Excerpt to read
**********
Panoramic view of Hashinaka Kofun (keyhole tomb). It's located in Sakurai, Nara 633-0072, Japan.
Panoramic view of Hashinaka Kofun (keyhole tomb). It's located in Sakurai, Nara 633-0072, Japan.

Hashihaka Kofun

archaeologyancient-japanburial-sitekofun-periodnational-historic-site
4 min read

The name means "Chopstick Grave." According to the Nihon Shoki, Japan's oldest official chronicle, Princess Yamato Totohi Momoso fell in love with the kami of sacred Mount Miwa. When the affair ended in betrayal, the princess stabbed herself to death with a chopstick. Her tomb, the chronicle says, was built in the Oichi district of what is now Sakurai, Nara Prefecture. That tomb is almost certainly the massive keyhole-shaped mound that still rises from the rice paddies of the southeastern Nara Basin -- a structure so large it resembles a natural hill, and so significant that many archaeologists consider its construction the opening act of an entirely new era in Japanese civilization.

Where a Kingdom Begins

The Hashihaka Kofun is widely regarded as the first large-scale keyhole-shaped burial mound -- or zenpokoenfun -- ever constructed in Japan. Its construction, dated by most researchers to the late 3rd or early 4th century, marks a decisive break from the smaller, simpler tombs that preceded it. The mound sits at the northwestern foot of Mount Miwa, within the Makimuku archaeological complex, a sprawling site that many scholars identify as the political center of the emerging Yamato Kingship. Pottery excavated from the moat includes Kibi-type vessels from the Okayama region hundreds of kilometers to the west, suggesting that the tomb's construction involved alliances -- or authority -- that extended far beyond the local area. A 2018 analysis by the Archaeological Institute of Kashihara confirmed that ceramics from the mound's rear section were manufactured with Kibi-region clay, reinforcing the picture of a political network powerful enough to coordinate labor and ritual across great distances.
**********
Extracted records
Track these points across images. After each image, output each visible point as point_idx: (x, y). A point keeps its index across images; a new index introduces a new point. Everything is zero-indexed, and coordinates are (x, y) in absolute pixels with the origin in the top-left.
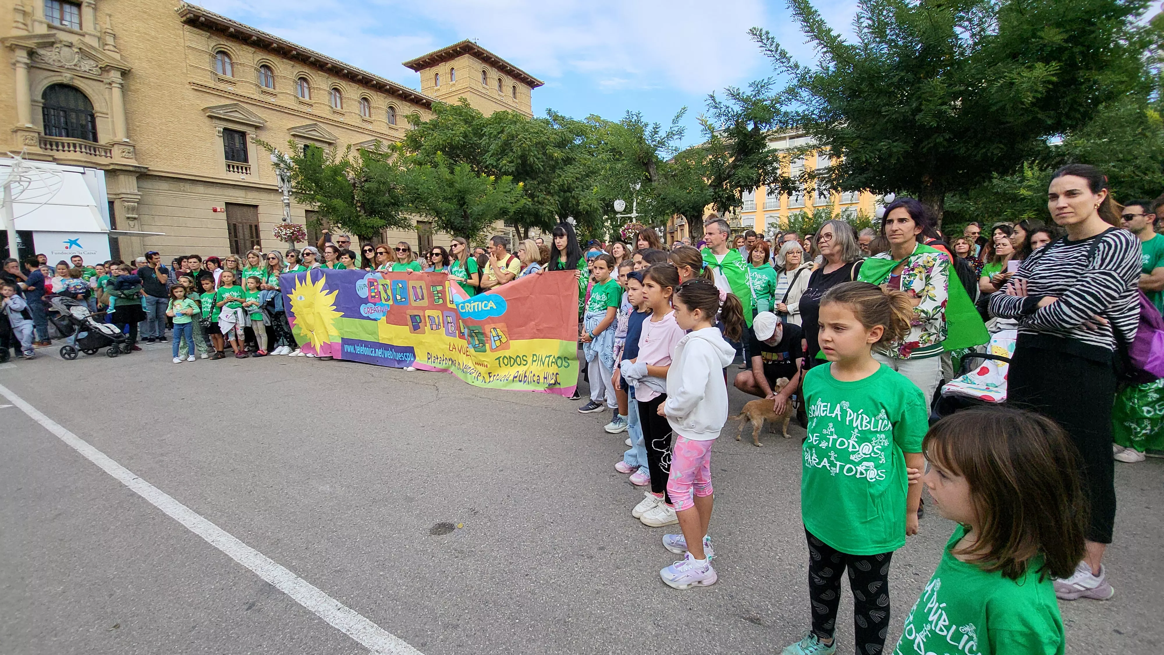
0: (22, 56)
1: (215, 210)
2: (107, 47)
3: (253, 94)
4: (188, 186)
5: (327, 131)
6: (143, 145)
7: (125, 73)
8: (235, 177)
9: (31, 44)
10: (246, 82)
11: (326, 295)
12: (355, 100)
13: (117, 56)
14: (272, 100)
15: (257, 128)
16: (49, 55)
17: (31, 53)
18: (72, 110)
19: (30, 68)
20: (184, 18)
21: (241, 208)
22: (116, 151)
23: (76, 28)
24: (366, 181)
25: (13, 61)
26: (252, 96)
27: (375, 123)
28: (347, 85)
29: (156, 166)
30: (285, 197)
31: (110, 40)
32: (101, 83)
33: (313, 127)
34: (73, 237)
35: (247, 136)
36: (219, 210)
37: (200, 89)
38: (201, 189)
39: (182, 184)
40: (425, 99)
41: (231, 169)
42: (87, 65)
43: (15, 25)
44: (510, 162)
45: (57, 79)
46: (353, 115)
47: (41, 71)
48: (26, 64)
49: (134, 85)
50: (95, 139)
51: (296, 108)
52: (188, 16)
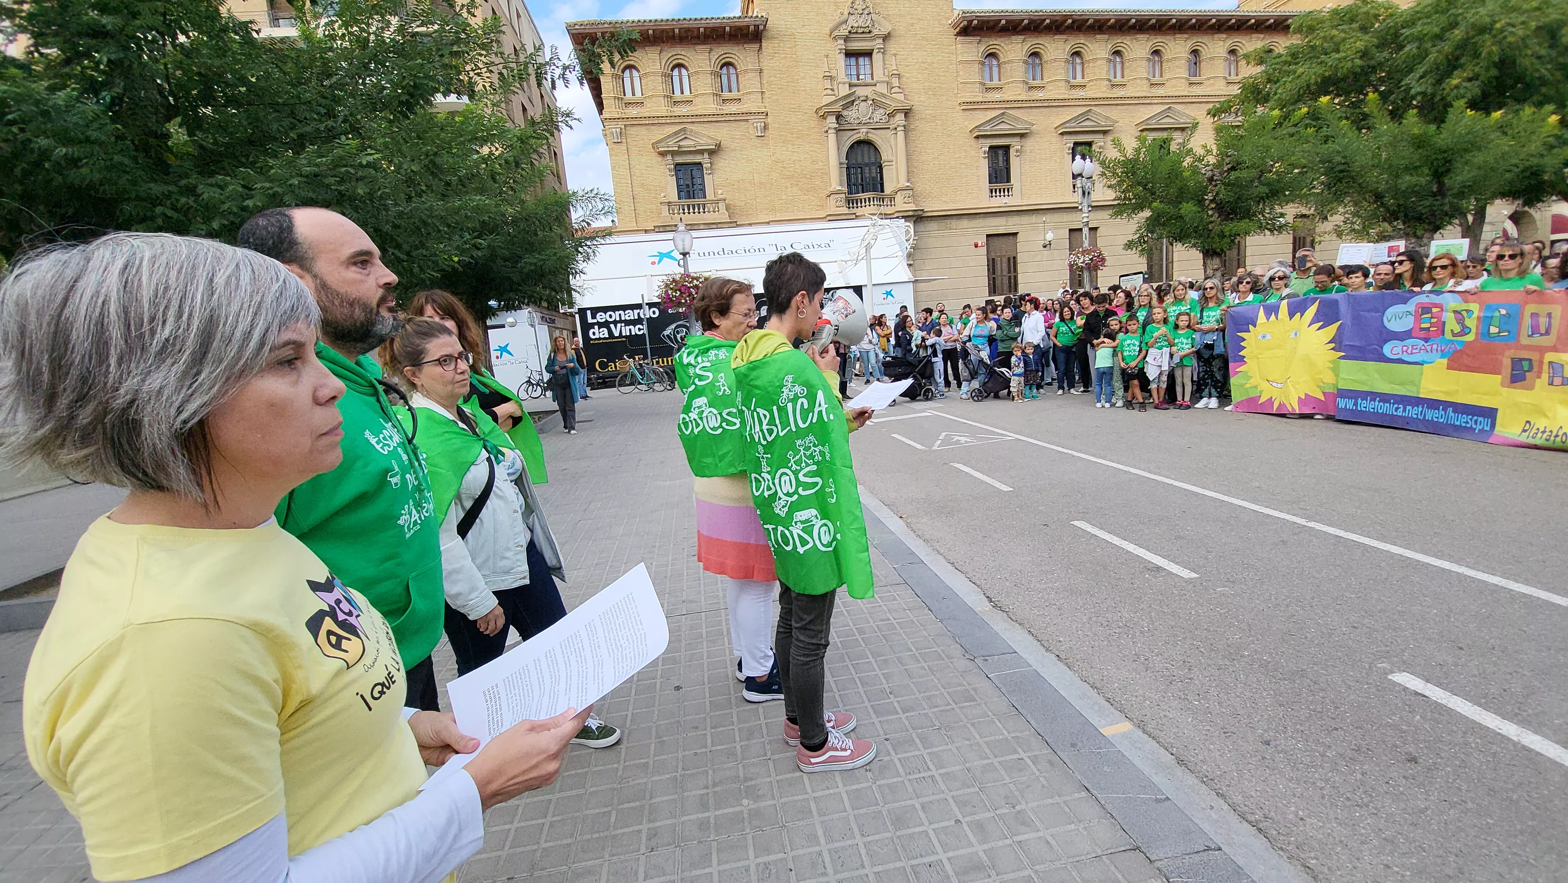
**********
Questions
A. Name every place that appears in the paragraph of the Hashihaka Kofun text that starts with "The name means."
B. Reproduce word for word the passage of the Hashihaka Kofun text that begins with the words "The name means" and ends after the words "in Japanese civilization.".
C. Using the Hashihaka Kofun text, say whether each statement agrees with it, and quote the words that decide it: (i) According to the chronicle, the princess died by poison. (ii) The mound stands at the northwestern foot of Mount Miwa. (iii) A 2018 analysis found that ceramics from the mound's rear section were made with Kibi-region clay.
The data has no connection to the text on the Hashihaka Kofun.

Per-task outputs
A. Japan, Mount Miwa, the Oichi district, Sakurai, Nara Prefecture, and the Nara Basin.

B.
The name means "Chopstick Grave." According to the Nihon Shoki, Japan's oldest official chronicle, Princess Yamato Totohi Momoso fell in love with the kami of sacred Mount Miwa. When the affair ended in betrayal, the princess stabbed herself to death with a chopstick. Her tomb, the chronicle says, was built in the Oichi district of what is now Sakurai, Nara Prefecture. That tomb is almost certainly the massive keyhole-shaped mound that still rises from the rice paddies of the southeastern Nara Basin -- a structure so large it resembles a natural hill, and so significant that many archaeologists consider its construction the opening act of an entirely new era in Japanese civilization.

C.
(i) No: "the princess stabbed herself to death with a chopstick."
(ii) Yes: "The mound sits at the northwestern foot of Mount Miwa."
(iii) Yes: "confirmed that ceramics from the mound's rear section were manufactured with Kibi-region clay."